→ **EXERCISE DATA**
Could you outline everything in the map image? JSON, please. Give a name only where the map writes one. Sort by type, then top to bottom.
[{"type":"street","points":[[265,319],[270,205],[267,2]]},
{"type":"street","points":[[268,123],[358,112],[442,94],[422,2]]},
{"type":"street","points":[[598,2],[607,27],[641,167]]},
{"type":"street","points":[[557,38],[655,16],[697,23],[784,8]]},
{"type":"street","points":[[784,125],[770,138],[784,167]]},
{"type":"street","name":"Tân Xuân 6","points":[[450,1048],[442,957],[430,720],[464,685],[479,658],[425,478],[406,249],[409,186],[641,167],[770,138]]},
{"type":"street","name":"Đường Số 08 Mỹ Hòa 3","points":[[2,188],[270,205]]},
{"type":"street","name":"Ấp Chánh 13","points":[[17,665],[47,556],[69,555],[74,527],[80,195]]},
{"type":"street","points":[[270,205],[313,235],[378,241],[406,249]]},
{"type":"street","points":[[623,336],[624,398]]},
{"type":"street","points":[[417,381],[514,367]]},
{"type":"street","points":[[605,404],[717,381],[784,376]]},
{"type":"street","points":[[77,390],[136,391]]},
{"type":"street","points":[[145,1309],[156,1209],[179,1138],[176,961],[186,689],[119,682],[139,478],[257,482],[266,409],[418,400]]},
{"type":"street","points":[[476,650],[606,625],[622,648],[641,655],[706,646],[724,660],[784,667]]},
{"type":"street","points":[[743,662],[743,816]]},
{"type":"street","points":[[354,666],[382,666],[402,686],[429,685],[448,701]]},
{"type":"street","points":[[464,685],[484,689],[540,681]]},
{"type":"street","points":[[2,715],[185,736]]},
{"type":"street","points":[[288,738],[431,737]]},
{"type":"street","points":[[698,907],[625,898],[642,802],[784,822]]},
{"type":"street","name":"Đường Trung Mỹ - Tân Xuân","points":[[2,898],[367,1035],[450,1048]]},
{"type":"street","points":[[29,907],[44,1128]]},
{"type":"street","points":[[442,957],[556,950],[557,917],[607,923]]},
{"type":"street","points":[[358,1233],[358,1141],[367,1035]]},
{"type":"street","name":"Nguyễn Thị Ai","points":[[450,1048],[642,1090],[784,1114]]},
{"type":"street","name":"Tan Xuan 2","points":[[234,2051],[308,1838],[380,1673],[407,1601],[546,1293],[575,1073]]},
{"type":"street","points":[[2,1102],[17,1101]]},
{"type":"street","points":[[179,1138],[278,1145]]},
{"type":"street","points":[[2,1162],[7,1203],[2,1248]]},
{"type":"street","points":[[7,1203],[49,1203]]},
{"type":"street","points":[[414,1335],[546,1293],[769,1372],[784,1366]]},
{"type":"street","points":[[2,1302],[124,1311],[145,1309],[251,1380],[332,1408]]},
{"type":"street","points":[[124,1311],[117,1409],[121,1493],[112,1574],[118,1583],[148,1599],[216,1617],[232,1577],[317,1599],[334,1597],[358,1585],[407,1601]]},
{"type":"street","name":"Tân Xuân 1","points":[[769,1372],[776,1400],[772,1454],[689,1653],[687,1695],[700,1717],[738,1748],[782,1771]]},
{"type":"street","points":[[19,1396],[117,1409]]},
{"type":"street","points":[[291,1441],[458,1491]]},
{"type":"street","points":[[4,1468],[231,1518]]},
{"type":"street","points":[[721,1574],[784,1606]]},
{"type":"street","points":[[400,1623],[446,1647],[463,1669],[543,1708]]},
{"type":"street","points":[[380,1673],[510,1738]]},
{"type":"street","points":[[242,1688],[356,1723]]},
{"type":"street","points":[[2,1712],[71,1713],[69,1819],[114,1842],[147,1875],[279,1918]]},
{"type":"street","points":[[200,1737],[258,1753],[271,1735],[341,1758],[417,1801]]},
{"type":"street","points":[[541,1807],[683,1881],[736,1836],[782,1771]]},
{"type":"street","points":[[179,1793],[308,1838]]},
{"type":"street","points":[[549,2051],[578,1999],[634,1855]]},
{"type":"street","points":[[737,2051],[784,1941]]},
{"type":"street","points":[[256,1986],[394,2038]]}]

→ **TASK OBJECTIVE**
Copy out every record again, letter for letter.

→ **YOUR SOLUTION**
Could you outline everything in the map image? JSON, please. Give a name only where the map writes one. Sort by type, then top to bottom.
[{"type":"street","points":[[265,319],[270,205],[267,2]]},
{"type":"street","points":[[268,123],[358,112],[442,94],[422,2]]},
{"type":"street","points":[[598,2],[607,27],[641,167]]},
{"type":"street","points":[[557,38],[655,16],[697,23],[784,8]]},
{"type":"street","points":[[784,125],[770,138],[784,167]]},
{"type":"street","name":"Tân Xuân 6","points":[[450,1048],[442,957],[430,720],[464,685],[479,658],[425,478],[406,249],[409,186],[641,167],[770,138]]},
{"type":"street","name":"Đường Số 08 Mỹ Hòa 3","points":[[2,188],[270,205]]},
{"type":"street","name":"Ấp Chánh 13","points":[[17,665],[47,556],[69,555],[74,527],[80,195]]},
{"type":"street","points":[[270,205],[313,235],[378,241],[406,249]]},
{"type":"street","points":[[623,336],[624,398]]},
{"type":"street","points":[[417,381],[514,367]]},
{"type":"street","points":[[605,404],[717,381],[784,376]]},
{"type":"street","points":[[77,390],[136,391]]},
{"type":"street","points":[[145,1309],[156,1209],[179,1138],[176,961],[186,689],[119,682],[139,478],[257,482],[266,409],[418,400]]},
{"type":"street","points":[[476,650],[606,625],[622,648],[641,655],[706,646],[724,660],[784,667]]},
{"type":"street","points":[[743,662],[743,816]]},
{"type":"street","points":[[354,666],[382,666],[402,686],[429,685],[448,701]]},
{"type":"street","points":[[464,685],[484,689],[540,681]]},
{"type":"street","points":[[2,715],[185,736]]},
{"type":"street","points":[[288,738],[431,737]]},
{"type":"street","points":[[698,907],[625,898],[642,802],[784,822]]},
{"type":"street","name":"Đường Trung Mỹ - Tân Xuân","points":[[2,898],[367,1035],[450,1048]]},
{"type":"street","points":[[29,907],[44,1128]]},
{"type":"street","points":[[442,957],[556,950],[557,917],[607,923]]},
{"type":"street","points":[[358,1233],[358,1141],[367,1035]]},
{"type":"street","name":"Nguyễn Thị Ai","points":[[450,1048],[642,1090],[784,1114]]},
{"type":"street","name":"Tan Xuan 2","points":[[234,2051],[308,1838],[380,1673],[407,1601],[546,1293],[575,1073]]},
{"type":"street","points":[[2,1102],[17,1101]]},
{"type":"street","points":[[179,1138],[278,1145]]},
{"type":"street","points":[[2,1162],[7,1203],[2,1248]]},
{"type":"street","points":[[7,1203],[49,1203]]},
{"type":"street","points":[[414,1335],[546,1293],[769,1372],[784,1366]]},
{"type":"street","points":[[2,1302],[124,1311],[145,1309],[251,1380],[332,1408]]},
{"type":"street","points":[[124,1311],[117,1409],[121,1493],[112,1574],[118,1583],[148,1599],[216,1617],[232,1577],[317,1599],[334,1597],[358,1585],[407,1601]]},
{"type":"street","name":"Tân Xuân 1","points":[[769,1372],[776,1400],[772,1454],[689,1653],[687,1695],[700,1717],[738,1748],[782,1771]]},
{"type":"street","points":[[19,1396],[117,1409]]},
{"type":"street","points":[[291,1441],[458,1491]]},
{"type":"street","points":[[4,1468],[231,1518]]},
{"type":"street","points":[[721,1574],[784,1606]]},
{"type":"street","points":[[400,1623],[446,1647],[463,1669],[543,1708]]},
{"type":"street","points":[[380,1673],[510,1738]]},
{"type":"street","points":[[242,1688],[356,1723]]},
{"type":"street","points":[[2,1712],[71,1713],[69,1819],[114,1842],[147,1875],[279,1918]]},
{"type":"street","points":[[200,1737],[258,1753],[271,1735],[341,1758],[417,1801]]},
{"type":"street","points":[[541,1807],[683,1881],[736,1836],[782,1771]]},
{"type":"street","points":[[179,1793],[308,1838]]},
{"type":"street","points":[[549,2051],[578,1999],[634,1855]]},
{"type":"street","points":[[737,2051],[784,1941]]},
{"type":"street","points":[[256,1986],[394,2038]]}]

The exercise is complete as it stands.